No passado dia 6 de setembro ocorreram as eleições para o parlamento regional da Saxónia-Anhalt, na Alemanha, onde o partido AfD (Alternativa para a Alemanha), encabeçado por Ulrich Siegmund, conquistou 39 deputados, com o resultado histórico de 44% dos votos. Embora tenha obtido uma votação extraordinária, o partido não conseguiu obter a maioria necessária (42 deputados) e terá de conquistar o apoio dos outros partidos para garantir a governabilidade.
A CDU (União Democrata-Cristã) não conseguiu passar da marca dos 17,2%, uma queda de 19,9 pontos percentuais face a 2021, enquanto os partidos de esquerda, como o SPD (Partido Social-Democrata), os Verdes e o Die Linke (A Esquerda), não conseguiram alcançar mais do que 9,3% dos votos, tendo obtido 8 deputados cada um.
Por fim, o BSW (Aliança Sahra Wagenknecht) entrou para o parlamento pela primeira vez, com 5 deputados, tendo obtido pouco mais de 5,3% dos votos.
Tendo em conta os resultados desta eleição, existem dois grandes cenários pós-eleitorais possíveis:
1. Hipótese mais realista: um governo minoritário da AfD, já que todos os outros partidos declararam que não iam deixá-la obter poder governamental, aplicando o famoso cordão sanitário existente na cultura política alemã.
2. O cenário menos provável: a criação de uma coligação pós-eleitoral da CDU ao Die Linke para barrar a entrada da AfD no governo regional, embora a CDU já tenha anunciado que não vai fazer um acordo com a esquerda.
Mesmo que eventualmente fosse criada essa coligação complexa de partidos, esta ficaria com 39 deputados apenas, o que tornaria a formação de um governo estável ainda mais difícil.
Para muitos, é apenas uma eleição comum, ou, para os media tradicionais, é uma eleição em que os “radicais” estão a crescer; porém, para os mais atentos ao assunto, é uma questão muito maior e estratégica, já que, com a vitória neste ato eleitoral, a AfD poderá abrir caminho para se expandir ainda mais além dos estados do leste — mais pobres e que se sentem abandonados pela Federação —, abrindo a possibilidade de um governo AfD já nas próximas eleições para o Bundestag.

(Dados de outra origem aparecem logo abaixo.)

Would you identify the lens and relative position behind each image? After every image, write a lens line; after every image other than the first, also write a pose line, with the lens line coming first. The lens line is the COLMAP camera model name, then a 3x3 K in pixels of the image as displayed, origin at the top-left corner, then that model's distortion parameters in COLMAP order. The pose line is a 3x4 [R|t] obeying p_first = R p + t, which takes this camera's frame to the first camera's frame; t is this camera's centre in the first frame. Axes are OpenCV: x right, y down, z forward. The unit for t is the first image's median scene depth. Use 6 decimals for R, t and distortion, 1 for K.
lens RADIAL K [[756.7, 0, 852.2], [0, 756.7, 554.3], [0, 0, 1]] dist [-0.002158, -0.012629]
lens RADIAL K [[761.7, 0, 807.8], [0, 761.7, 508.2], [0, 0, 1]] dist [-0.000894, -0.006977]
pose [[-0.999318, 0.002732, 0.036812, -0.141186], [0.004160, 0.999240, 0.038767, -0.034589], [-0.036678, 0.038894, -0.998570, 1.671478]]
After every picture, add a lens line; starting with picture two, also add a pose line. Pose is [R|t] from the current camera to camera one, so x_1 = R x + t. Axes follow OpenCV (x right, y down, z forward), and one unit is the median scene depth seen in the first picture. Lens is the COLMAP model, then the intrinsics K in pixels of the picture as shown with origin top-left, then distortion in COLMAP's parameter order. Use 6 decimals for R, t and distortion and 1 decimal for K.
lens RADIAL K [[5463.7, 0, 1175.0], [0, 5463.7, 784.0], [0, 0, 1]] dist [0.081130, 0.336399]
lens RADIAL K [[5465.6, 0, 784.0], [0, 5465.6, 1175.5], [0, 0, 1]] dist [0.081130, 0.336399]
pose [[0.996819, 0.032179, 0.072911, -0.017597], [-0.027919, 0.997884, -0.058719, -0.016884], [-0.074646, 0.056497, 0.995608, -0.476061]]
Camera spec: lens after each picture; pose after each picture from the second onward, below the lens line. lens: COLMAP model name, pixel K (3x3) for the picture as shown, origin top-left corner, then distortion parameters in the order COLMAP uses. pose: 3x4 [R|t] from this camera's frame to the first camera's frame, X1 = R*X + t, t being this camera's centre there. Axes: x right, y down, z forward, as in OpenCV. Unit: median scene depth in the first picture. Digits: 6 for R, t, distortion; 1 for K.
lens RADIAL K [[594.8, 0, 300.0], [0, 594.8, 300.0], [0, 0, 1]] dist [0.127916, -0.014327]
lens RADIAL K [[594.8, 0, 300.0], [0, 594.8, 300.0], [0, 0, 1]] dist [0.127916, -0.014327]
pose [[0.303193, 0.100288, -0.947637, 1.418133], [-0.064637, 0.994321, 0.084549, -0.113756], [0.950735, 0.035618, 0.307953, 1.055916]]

E caso a AfD consiga governar a Alemanha, esta conseguirá espalhar a ideia de uma Europa patriota e soberanista pelo continente europeu, já que a Alemanha e a França têm o maior poderio económico e industrial de toda a União Europeia. Assim, medidas como a remigração em massa dos imigrantes ilegais, a exigência de fronteiras europeias mais seguras e o combate à degeneração da sociedade deixam de ser consideradas e tratadas como tabu e passam a ser abordadas no debate mediático do espaço Schengen.